After making the upstream Channel the node should decrement the hops values in the message, generate a channel id on which this node will accept the CallEstablished message and subsequent data destine for this Call, set the from channel id to this new value, and forward the message out on all interfaces except the one on which it received the message. Notice that the other fields in this message remain unchanged. The to node id, from node id and the message id are used to prune loops in the network and must not be changed by any forwarding node. The node may reduce the timeout value if it will destroy call records before the specified timeout is reached.

Finally, after some number of hops the CallUp message should reach the node specified in the to node id field. At this point the node should consume and not forward the message any more. This node then creates a Channel id on which it will receive data related to this Call and sends a CallEstablished message from the Channel id back along the channel id specified in the CallUp message.

When a node receives a CallEstablished message with a destination id in it the recieving node looks up the half-up Call that it constructed when it was forwarding the CallUp message, fills in the Connection data that was left blank, and generates another Channel id to be used on data going down stream. It replaces the channel id field in the CallEstablished message with its downstream Channel id and sends it out the Connection specified in the upstream Channel.

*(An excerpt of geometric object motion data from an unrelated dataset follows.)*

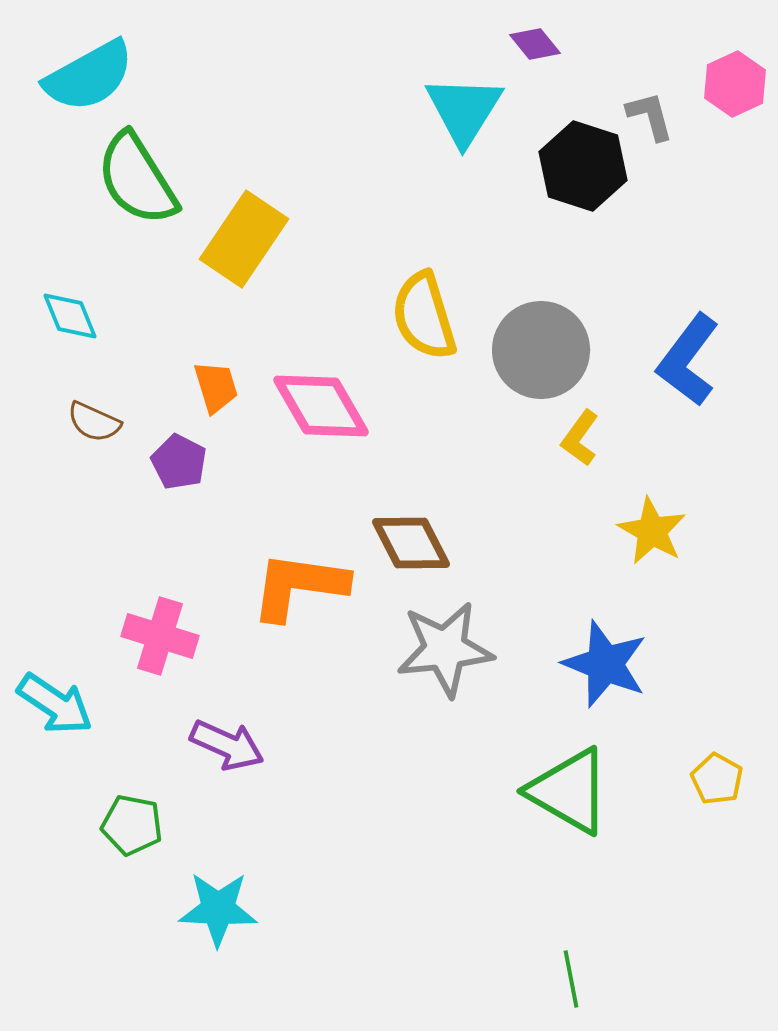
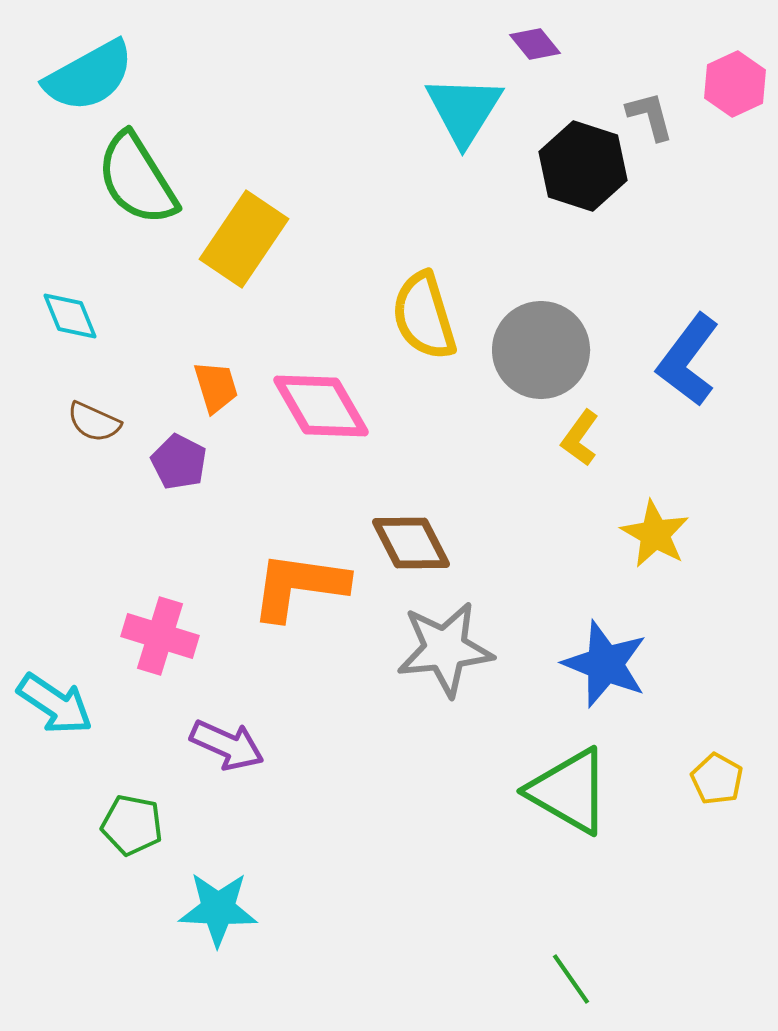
yellow star: moved 3 px right, 3 px down
green line: rotated 24 degrees counterclockwise
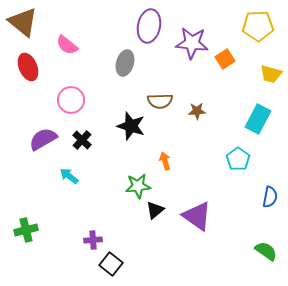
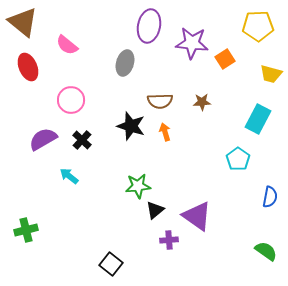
brown star: moved 5 px right, 9 px up
orange arrow: moved 29 px up
purple cross: moved 76 px right
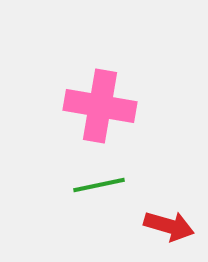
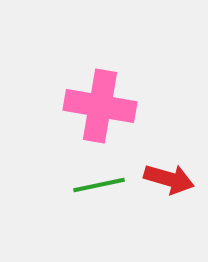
red arrow: moved 47 px up
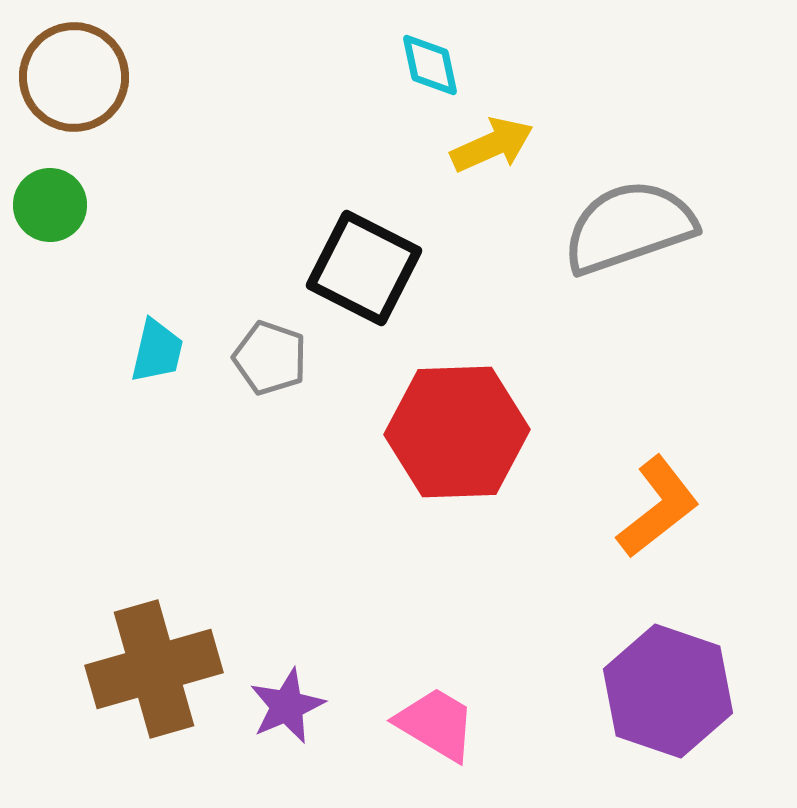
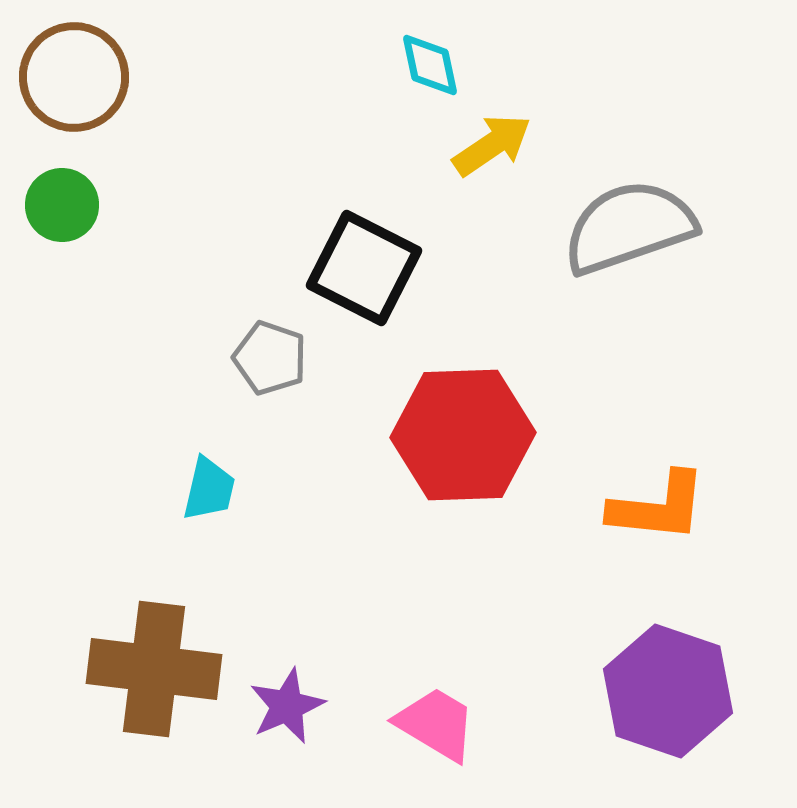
yellow arrow: rotated 10 degrees counterclockwise
green circle: moved 12 px right
cyan trapezoid: moved 52 px right, 138 px down
red hexagon: moved 6 px right, 3 px down
orange L-shape: rotated 44 degrees clockwise
brown cross: rotated 23 degrees clockwise
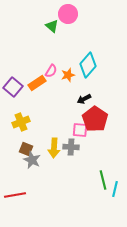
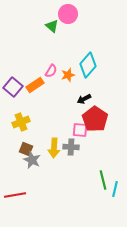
orange rectangle: moved 2 px left, 2 px down
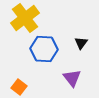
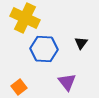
yellow cross: rotated 28 degrees counterclockwise
purple triangle: moved 5 px left, 4 px down
orange square: rotated 14 degrees clockwise
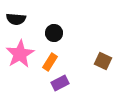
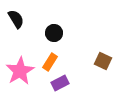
black semicircle: rotated 126 degrees counterclockwise
pink star: moved 17 px down
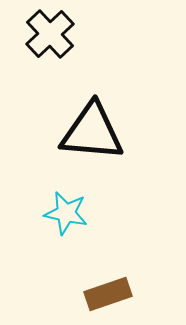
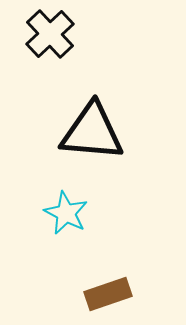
cyan star: rotated 15 degrees clockwise
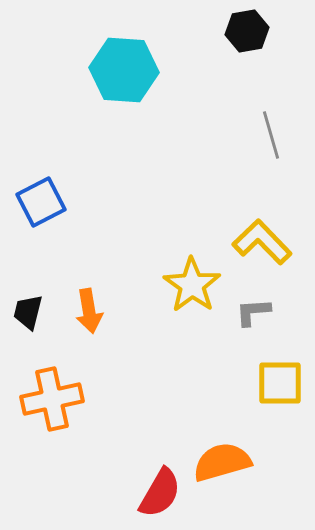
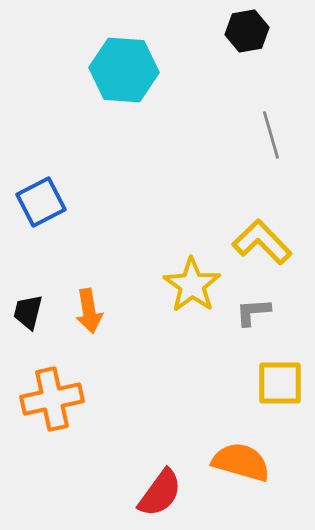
orange semicircle: moved 19 px right; rotated 32 degrees clockwise
red semicircle: rotated 6 degrees clockwise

In this way the CallEstablished message crawls its way back along the path that the CallUp message took completing all the information needed at each node. Something that should be noticed are first, that ids are not generated by the node that will use them to send information but the node that receives information. If the node that sent the data was able to set the id by which it would mark all data associated with a Channel then each node must generate a unique Channel id for each Connection a CallUp message goes out on or the protocol runs the risk of having two nodes use the same id for a Channel. Secondly, the intermediate nodes do not keep the source and destination node id around. They are only concerned with mapping incoming traffic on one Connection to another id on an outgoing Connection. Notice finally that there is also no way in TCUP to repair a broken Call. If a Channel breaks for some reason, the node crashes, the link goes down, the Call is lost and must be reestablished using different nodes. This does not mean that there are not algorithms that could be applied, but this is again left to the upper layer protocols and API implementation to work on.

Definitions

Call: A bidirectional path along a graph of Connections linking some node A with some node B.
Channel: A Connection that is a member of a Call and the ids each adjacent node uses to mark data sent in that Call this Channel is a member of.
Connection: The link to an immediately neighboring TCUP node.